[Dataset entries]
-- -- --

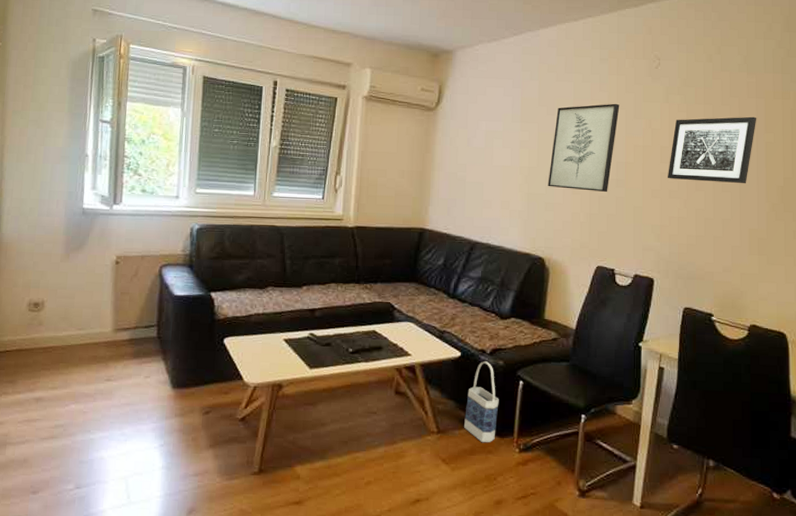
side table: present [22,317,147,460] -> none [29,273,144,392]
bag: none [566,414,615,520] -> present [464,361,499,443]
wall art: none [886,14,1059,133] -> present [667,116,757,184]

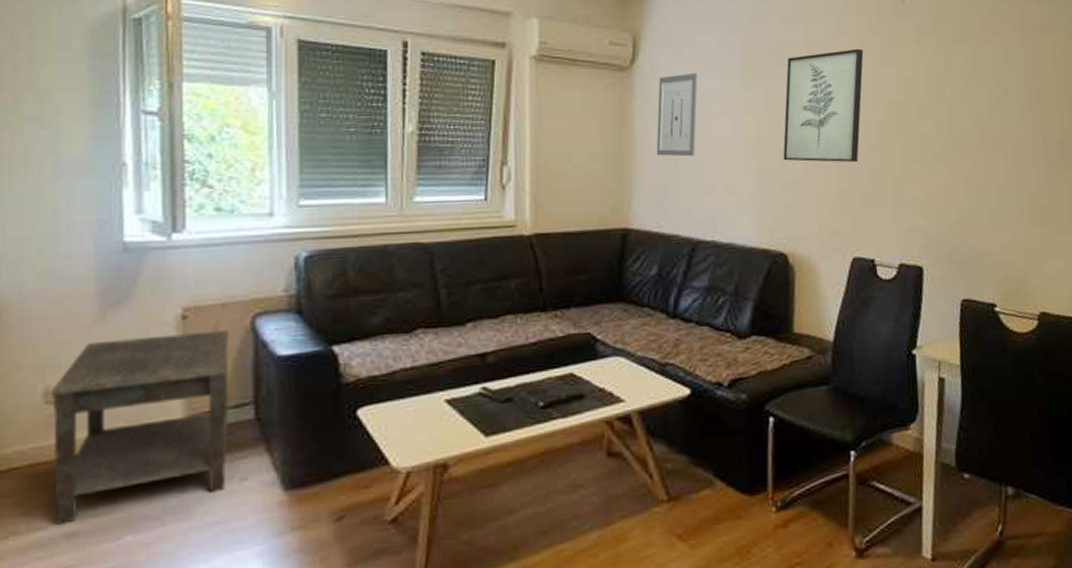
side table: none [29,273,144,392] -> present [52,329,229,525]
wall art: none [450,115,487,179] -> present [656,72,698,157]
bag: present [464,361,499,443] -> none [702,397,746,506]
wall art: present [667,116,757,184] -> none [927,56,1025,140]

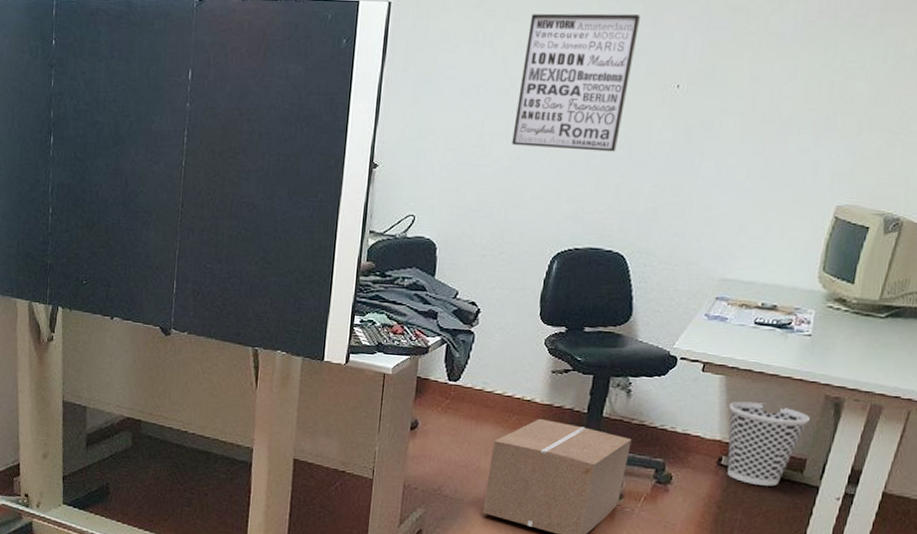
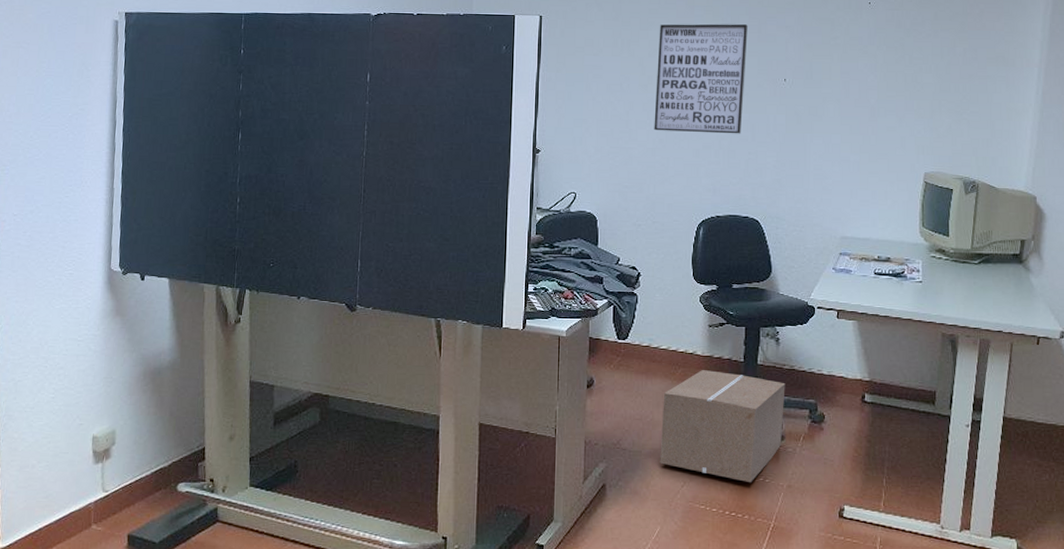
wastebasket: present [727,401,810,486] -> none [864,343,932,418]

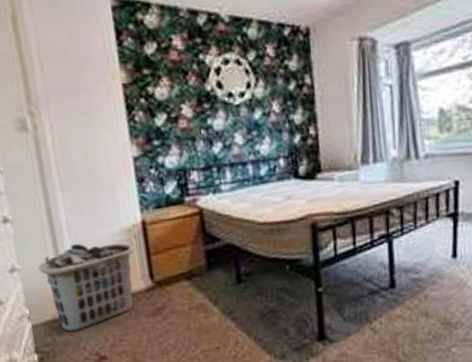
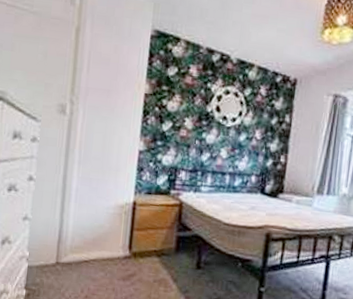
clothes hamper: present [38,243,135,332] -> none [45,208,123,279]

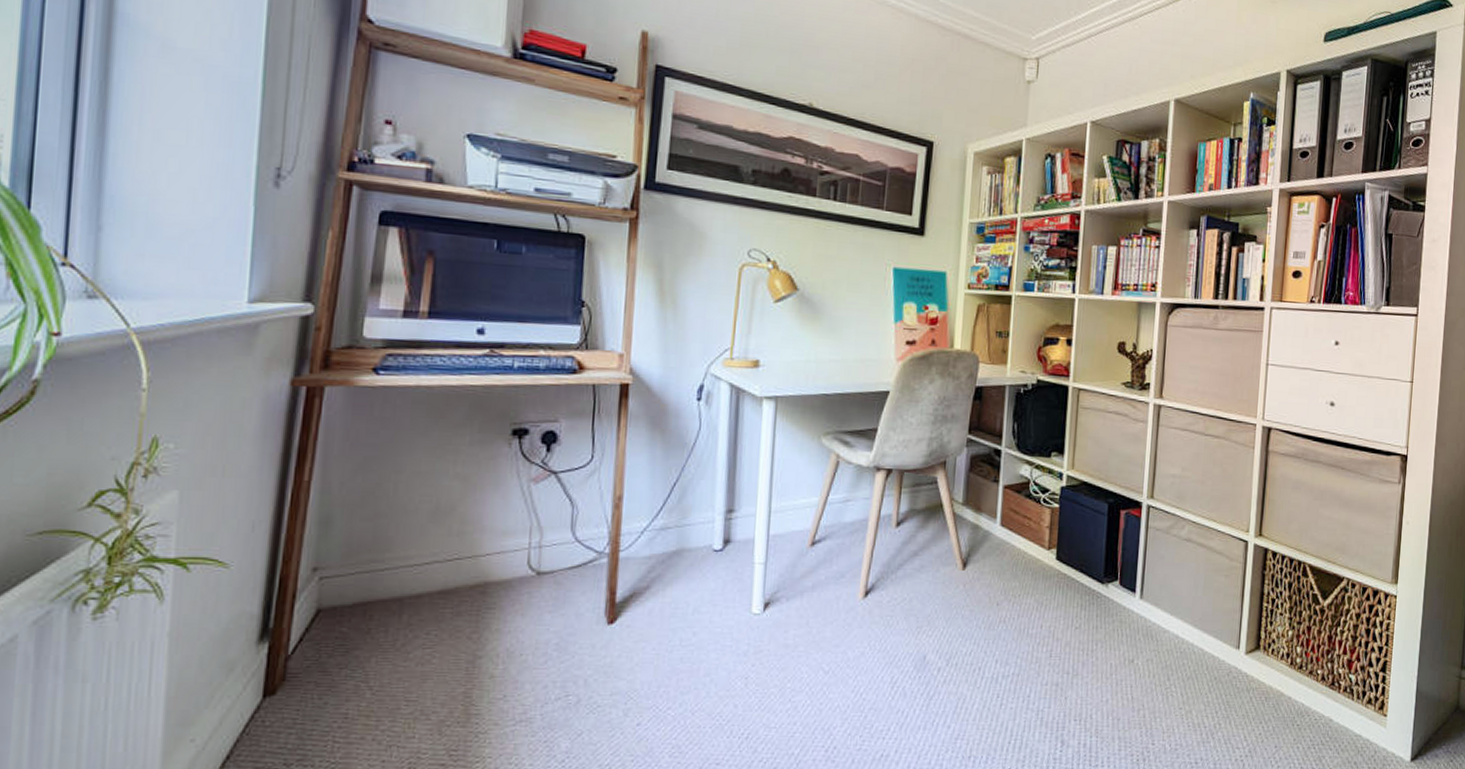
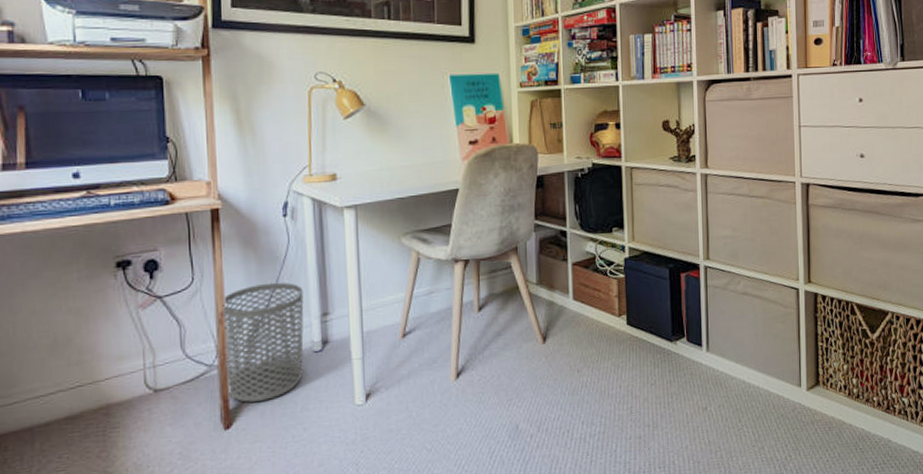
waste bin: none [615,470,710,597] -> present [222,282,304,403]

-- -- --

**Assignment:** Starting at the line that contains "wall art: none [450,115,487,179]", return every line through the end of the records above exactly as written, and return no pictures.

**Your response:**
wall art: none [450,115,487,179] -> present [656,72,698,157]
bag: present [464,361,499,443] -> none [702,397,746,506]
wall art: present [667,116,757,184] -> none [927,56,1025,140]

wastebasket: present [727,401,810,486] -> none [864,343,932,418]

clothes hamper: present [38,243,135,332] -> none [45,208,123,279]

waste bin: none [615,470,710,597] -> present [222,282,304,403]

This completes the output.